A ocorrência de endemias virais de desfechos clínicos imprevisíveis é altamente frequente em todo mundo. As epidemias de arboviroses como Zika e Chikungunya que ocorreram no Brasil nos últimos anos, assim como a pandemia da Covid-19, vêm causando de prejuízos irreparáveis à população. “O subreconhecimento das manifestações neurológicas agudas e crônicas induzidas por arbovírus e pelo SAS-CoV-2 geram prejuízos incalculáveis para o SUS. Compreender os mecanismos e fatores de risco associados com essas condições permitirá o avanço na implementação de uma medicina de precisão para diagnóstico e tratamento desses pacientes”, ressaltou Soniza.

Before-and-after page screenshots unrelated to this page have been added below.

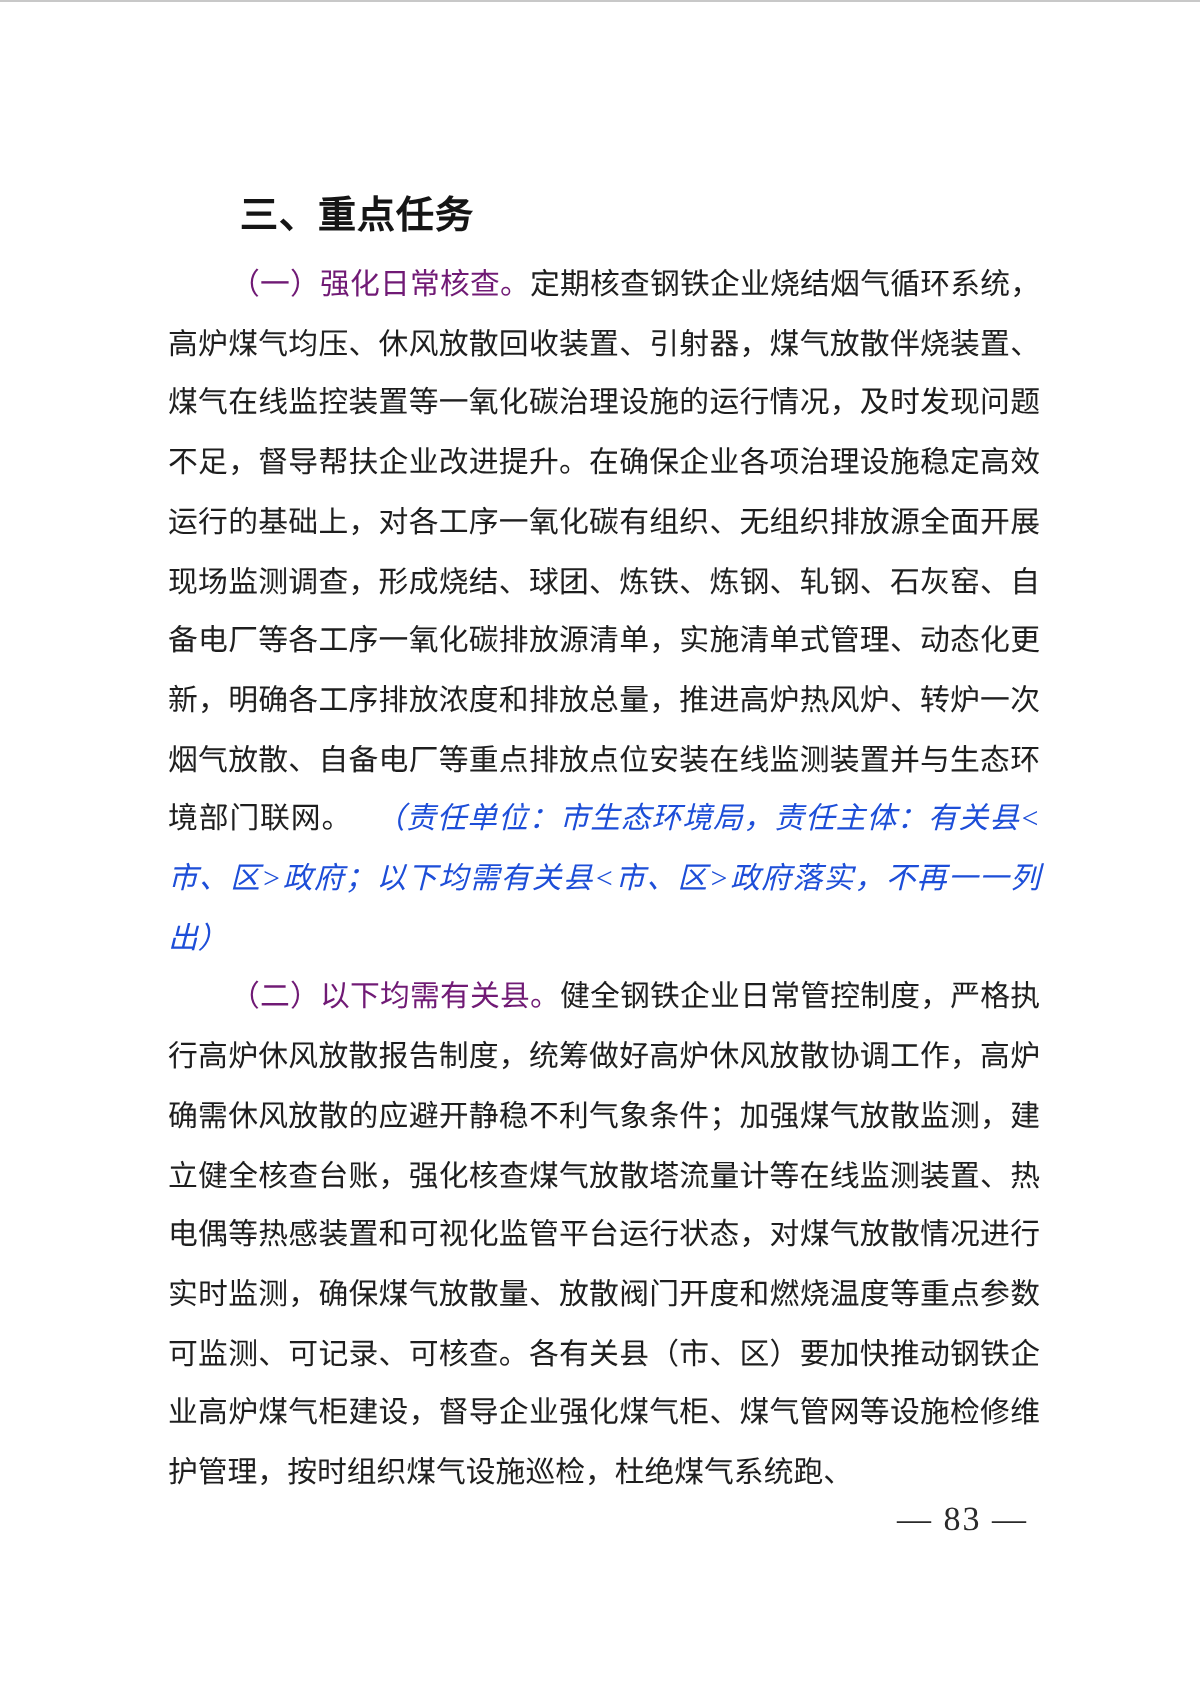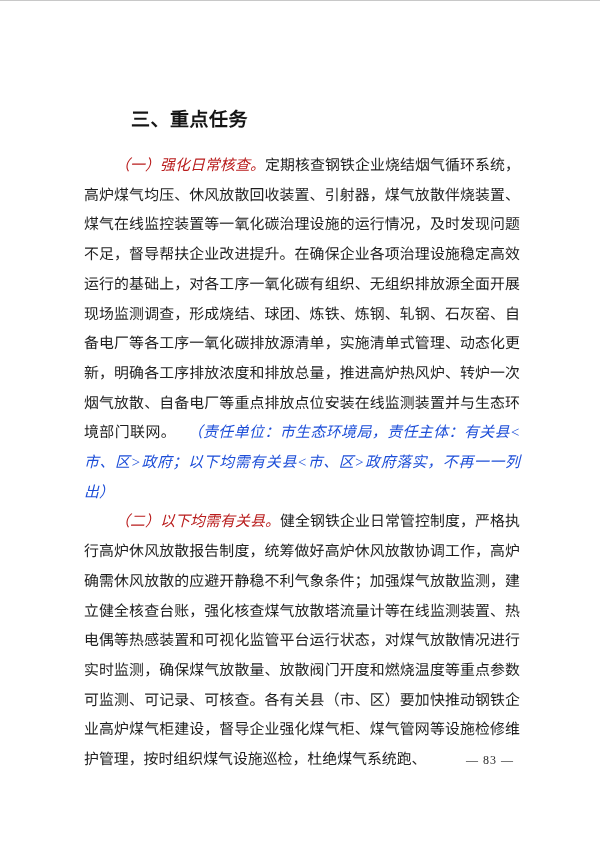--- a/index.html
+++ b/index.html
@@ -37,7 +37,7 @@
     line-height: 30px;
     color: #151515;
     text-indent: 31px;
-    margin: 16px;
+    margin: 5px;
     letter-spacing: 0.5px;
   }
   .para {

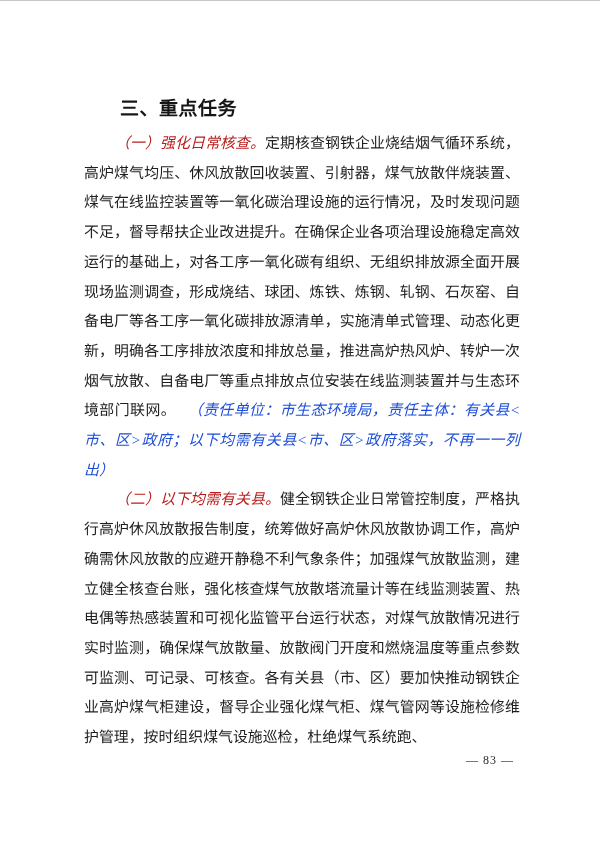--- a/index.html
+++ b/index.html
@@ -50,8 +50,7 @@
     font-family: "Liberation Serif", serif;
   }
   .subhead {
-    color: #b91c1c;
-    font-style: italic;
+    color: #701a75;
   }
   .kaiti {
     font-style: italic;

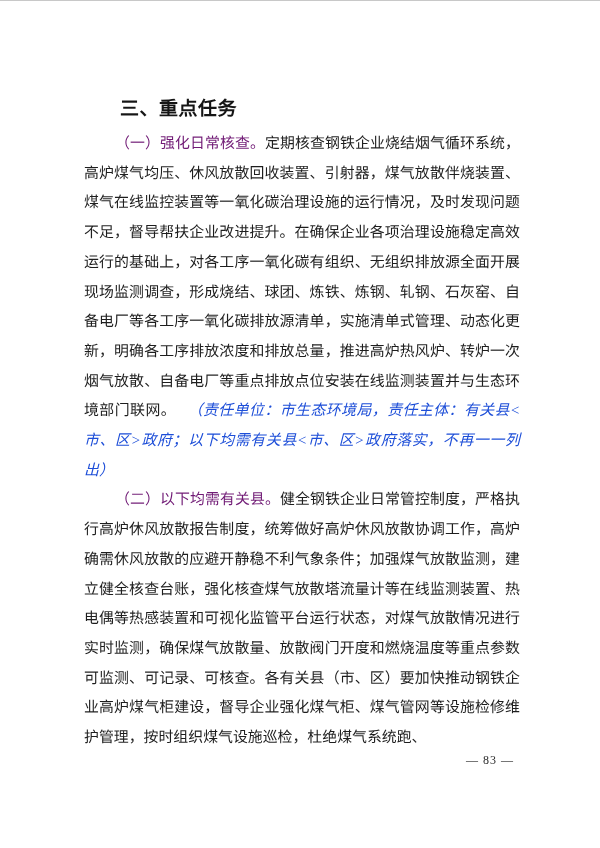--- a/index.html
+++ b/index.html
@@ -61,7 +61,7 @@
     position: absolute;
     top: 749px;
     right: 86px;
-    font-size: 12px;
+    font-size: 17px;
     line-height: 22px;
     color: #2a2a2a;
     font-family: "Liberation Serif", serif;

O grupo conta com a plataforma de análise de molécula única SIMOA, adquirida por meio do edital Apoio às Instituições de Ensino e Pesquisa Sediadas no Rio de Janeiro, da FAPERJ, uma ferramenta inovadora que identifica no sangue periférico biomarcadores antes analisados somente no líquor, e que são associados ao diagnóstico e monitoramento evolutivo de doenças que envolvem o sistema nervoso, como anticorpos e produtos de degradação de neurônios. Os pesquisadores dispõem ainda de plataformas para sequenciamento genético desses pacientes, e participam da rede do Ministério da Saúde com o Laboratório Nacional de Computação Científica (LNCC), coordenada pela professora Ana Tereza Vasconcelos.

Soniza Vieira Alves Leon é professora titular de Neurologia, já publicou mais de 130 artigos científicos em revistas de impacto como Frontiers, Nature Medicine, Nature Communication, Multiple Sclerosis Journal e PlosOne, tendo mais de 23 mil visualizações e 3.500 citações. Ela vem desenvolvendo seus estudos com suporte do programa Cientista do Nosso Estado, da FAPERJ, e também é pesquisadora do Conselho Nacional de Desenvolvimento Científico e Tecnológico (CNPq) e revisora de diversos periódicos internacionais e agências de fomento.